Drei Vorschläge zum Start:
- „Kommt in Neukölln zum Hospitieren vorbei!“
- „Fangt möglichst früh an, Weblogs in der Arbeit einzubinden. Aber nicht in den Vordergrund rücken, da die Angst von Kollegen, die die Arbeit in diesem Medium nicht gewohnt sind, schon groß ist.“
- „Fangt langsam an […] und stellt die Ergebnisse den Kollegen vor, um sie von dieser besonderen Ästhetik zu überzeugen.“
Alternativ könnte man es als Schulzeitung einführen. Am besten funktionierten jedoch „subversive Strategie“…

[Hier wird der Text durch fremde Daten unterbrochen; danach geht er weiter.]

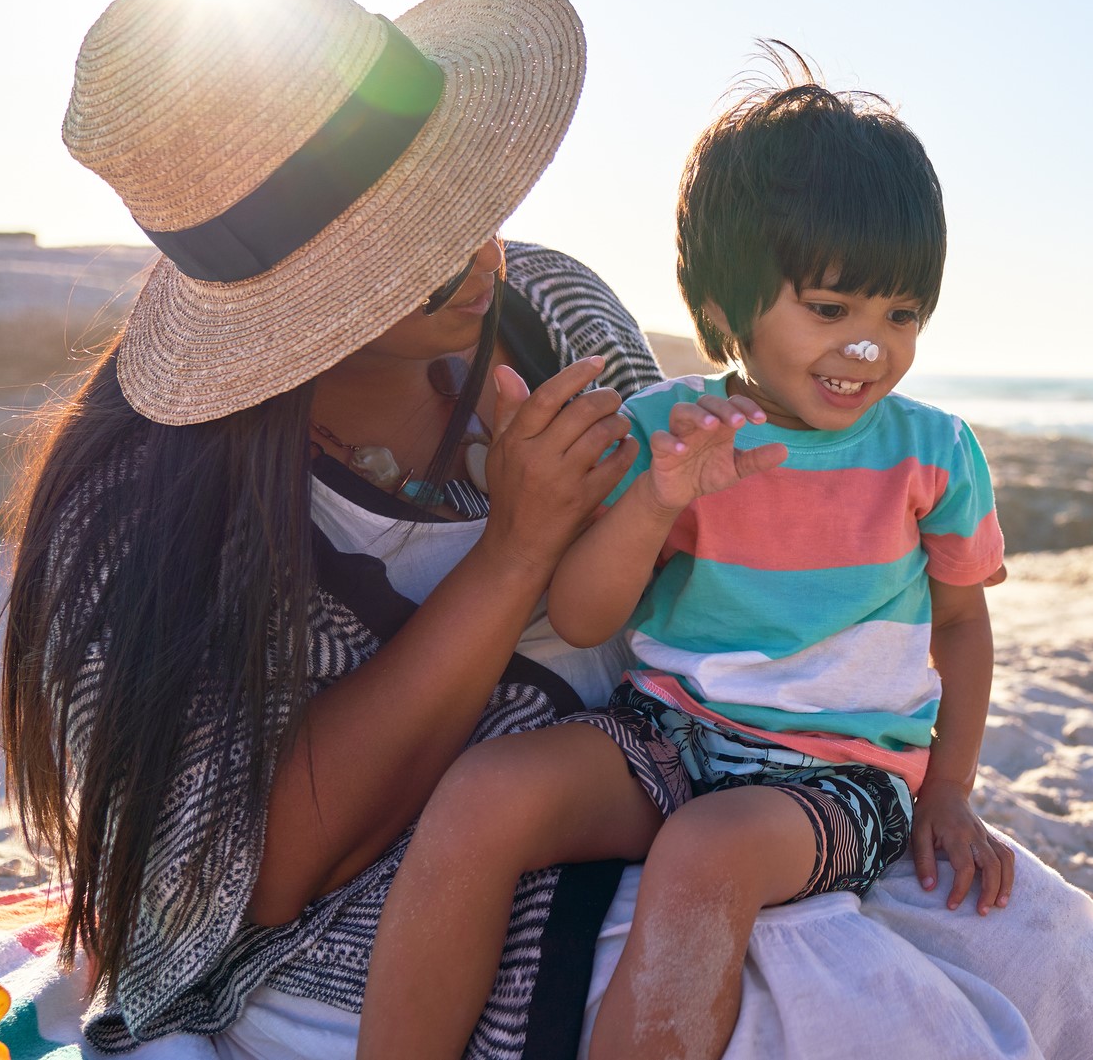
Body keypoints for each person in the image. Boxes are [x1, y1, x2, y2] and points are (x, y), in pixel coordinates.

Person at [0, 0, 1093, 1060]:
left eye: (470, 204)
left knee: (1040, 936)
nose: (483, 263)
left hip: (697, 763)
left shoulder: (549, 309)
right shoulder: (143, 509)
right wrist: (514, 549)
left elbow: (708, 561)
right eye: (417, 259)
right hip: (381, 904)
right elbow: (257, 873)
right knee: (818, 992)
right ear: (287, 299)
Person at [361, 58, 1017, 1060]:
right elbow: (584, 617)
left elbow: (962, 624)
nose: (869, 349)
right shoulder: (665, 428)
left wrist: (950, 791)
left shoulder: (931, 453)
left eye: (900, 315)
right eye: (830, 309)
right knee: (483, 794)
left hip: (837, 778)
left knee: (706, 854)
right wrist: (660, 496)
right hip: (667, 731)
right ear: (726, 304)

Fazit: Bloggen macht glücklich! Gerade „Jung-LehrerInnen“ sollten entweder selbst bloggen, um sich mit Kollegen auszutauschen oder ein Schulblog einrichten: „Mit einem Schulblog könnt ihr nicht nur eure Arbeit abbilden, sondern auch der Schule ein Gesicht geben!“
Wer möchte, kann sich hier das ganze Interview ansehen:
Erfahrungen zur verwendeten Technik beim Interview: Da ich letzte Woche in Ilmenau weilte und meine studentischen Hilfskräfte das Seminar vor Ort in Bremen übernahmen, waren wir auf eine Dreier-Videocall angewiesen. Das ursprünglich eingeplante Google Talk bot nur Video zwischen zwei Personen. Skype tut dies zwar auch, gegen einen Aufpreis von 6 Euro im Monat bekommt man aber die Möglichkeit mit mehr als zwei Personen einen Videochat durchzuführen (bis 10 Personen). Hierbei muss nur ein/e Beteiligte/r über einen Pro-Account verfügen. Erfreulicherweise hat das ganz gut funktioniert, was auch die Aufzeichnung deutlich macht. Hierbei kam übrigens der Skype-Call-Recorder in einer Demo-Version zum Einsatz, der sogar alle drei Video-Quellen aufzeichnet. Leider blieb ab Minute 40 das Bild von der Seminargruppe hängen, aber ansonsten funktionierte das erstaunlich gut.